Рис.1. Краснофигурная пелика
инв. Пав.8. Государственный Эрмитаж,
Санкт-Петербург [28, Табл. 35]
Рис.2. Краснофигурная пелика
инв. П.1873.180. Государственный Эрмитаж,
Санкт-Петербург [28, Табл. 25]

Иными словами, в рамках этого материала объединены экземпляры высокохудожественные и посредственные, уникальные и однотипные – произведения искусства и ремесленная продукция23. Эту неоднородность К. Шефолд объяснял работой различных вазописцев и мастерских, расширив их список по сравнению с работой 1930 г. Так, упомянутая выше пелика из Павловского кургана стала именным сосудом (name-piece) для группы ваз работы Элевсинского Мастера, в то время как однотипная продукция была отнесена исследователем к числу изделий мастерских по изготовлению «низкокачественных керченских пелик с их единообразным “ковровым стилем”» [28, с. 82]. Несмотря на то, что термин «ковровый стиль» применительно к поздним аттическим вазам IV в. до н.э. не прижился24, его появление лишний раз подчеркивает неоднородность этого материала, замеченную еще ранее Л. Стефани, Б.В. Фармаковским и другими исследователями конца XIX – начала XX в.

Исследование К. Шефолда, долгое время оставаясь, по существу, единственным обобщающим трудом, посвящённым рассматриваемому материалу, стало базовым в его изучении, что было отмечено еще рецензентами [29, с. 250], и этим, судя по всему, объясняется устойчивость предложенных им терминов25.

Таким образом, неоднородность материала и некоторая закономерная непоследовательность его изучения, при которой в поле зрения исследователей оказывались, прежде всего, высокохудожественные произведения, стали почвой для терминологической неясности таких понятий, как керченский стиль и керченские вазы, сохраняющейся по сей день.

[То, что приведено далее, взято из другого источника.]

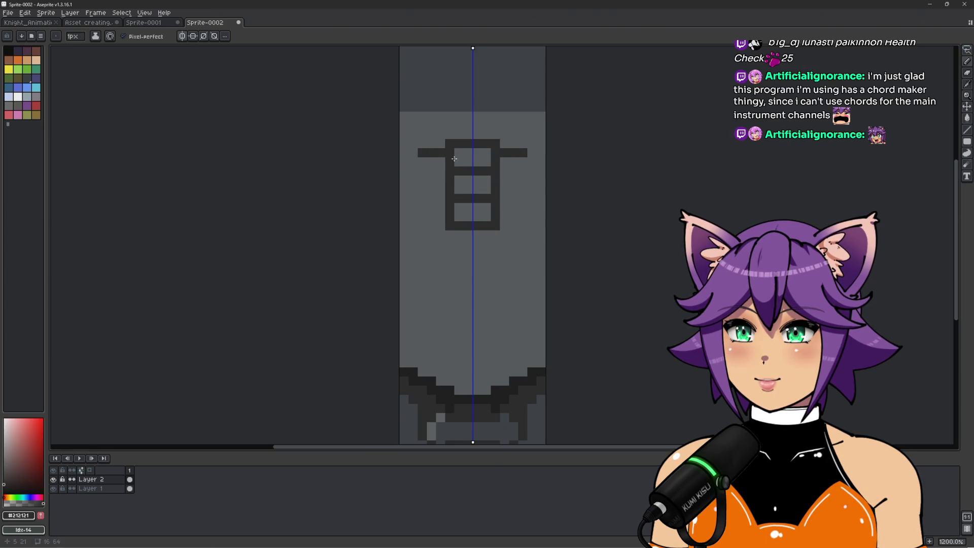
{"action": "left_click", "coordinate": [415, 155]}
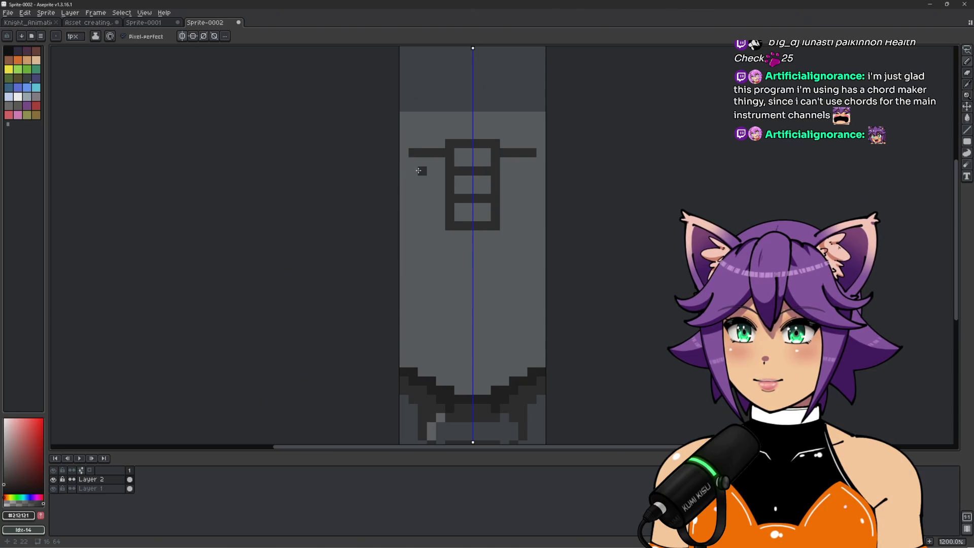
{"action": "left_click_drag", "start_coordinate": [419, 161], "coordinate": [420, 177]}
{"action": "key", "text": "ctrl+z"}
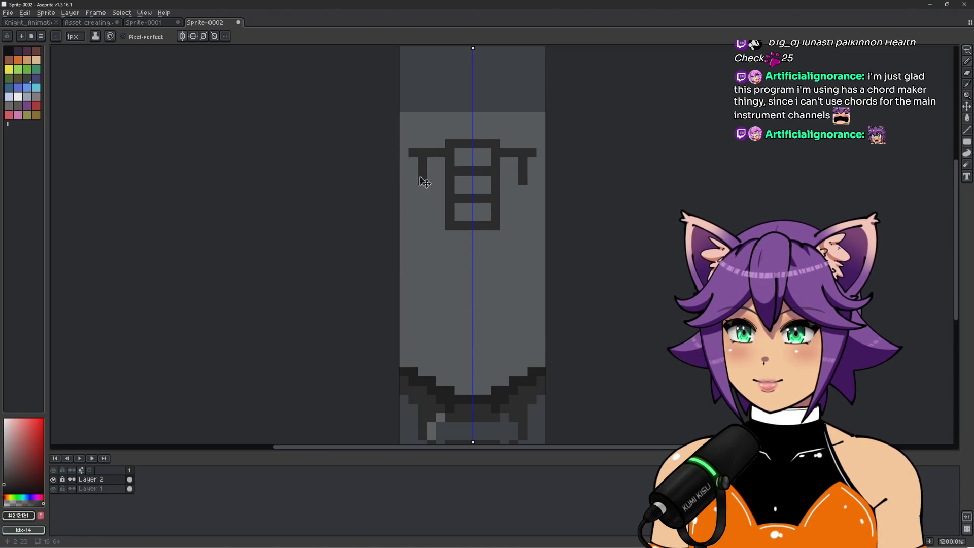
{"action": "key", "text": "ctrl+z"}
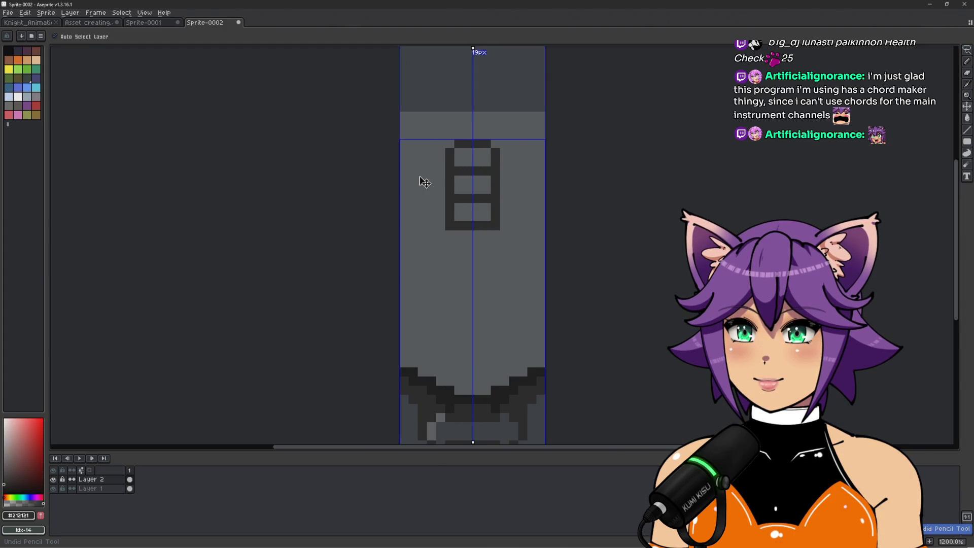
{"action": "key", "text": "ctrl+z"}
{"action": "key", "text": "ctrl+z"}
{"action": "key", "text": "ctrl+z"}
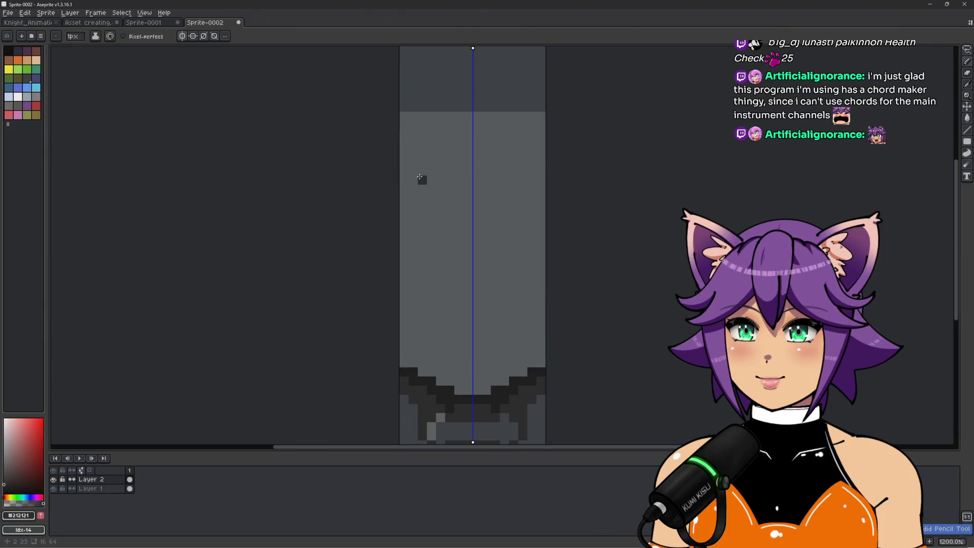
{"action": "scroll", "coordinate": [424, 181], "scroll_direction": "down", "scroll_amount": 2}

Некоторые моменты, как нам кажется, станут более ясными, если проследить историю изучения поздней аттической вазописи в контексте изучения античной расписной керамики. Появление керченского стиля как термина в начале XX в. представляется закономерным, если учесть, что, как писал в 1897 г. А.С. Мюррей, «уже многие годы среди исследователей древнегреческой вазописи прослеживается тенденция, главным образом, подробно останавливаться на вопросах художественного стиля, всесторонне рассматривать классификацию ваз на основе хронологии, тщательно изучать проблемы локальных школ живописи, и пытаться уточнить характерные черты тех вазописцев, чьи имена сохранились на их работах» [36, с. v].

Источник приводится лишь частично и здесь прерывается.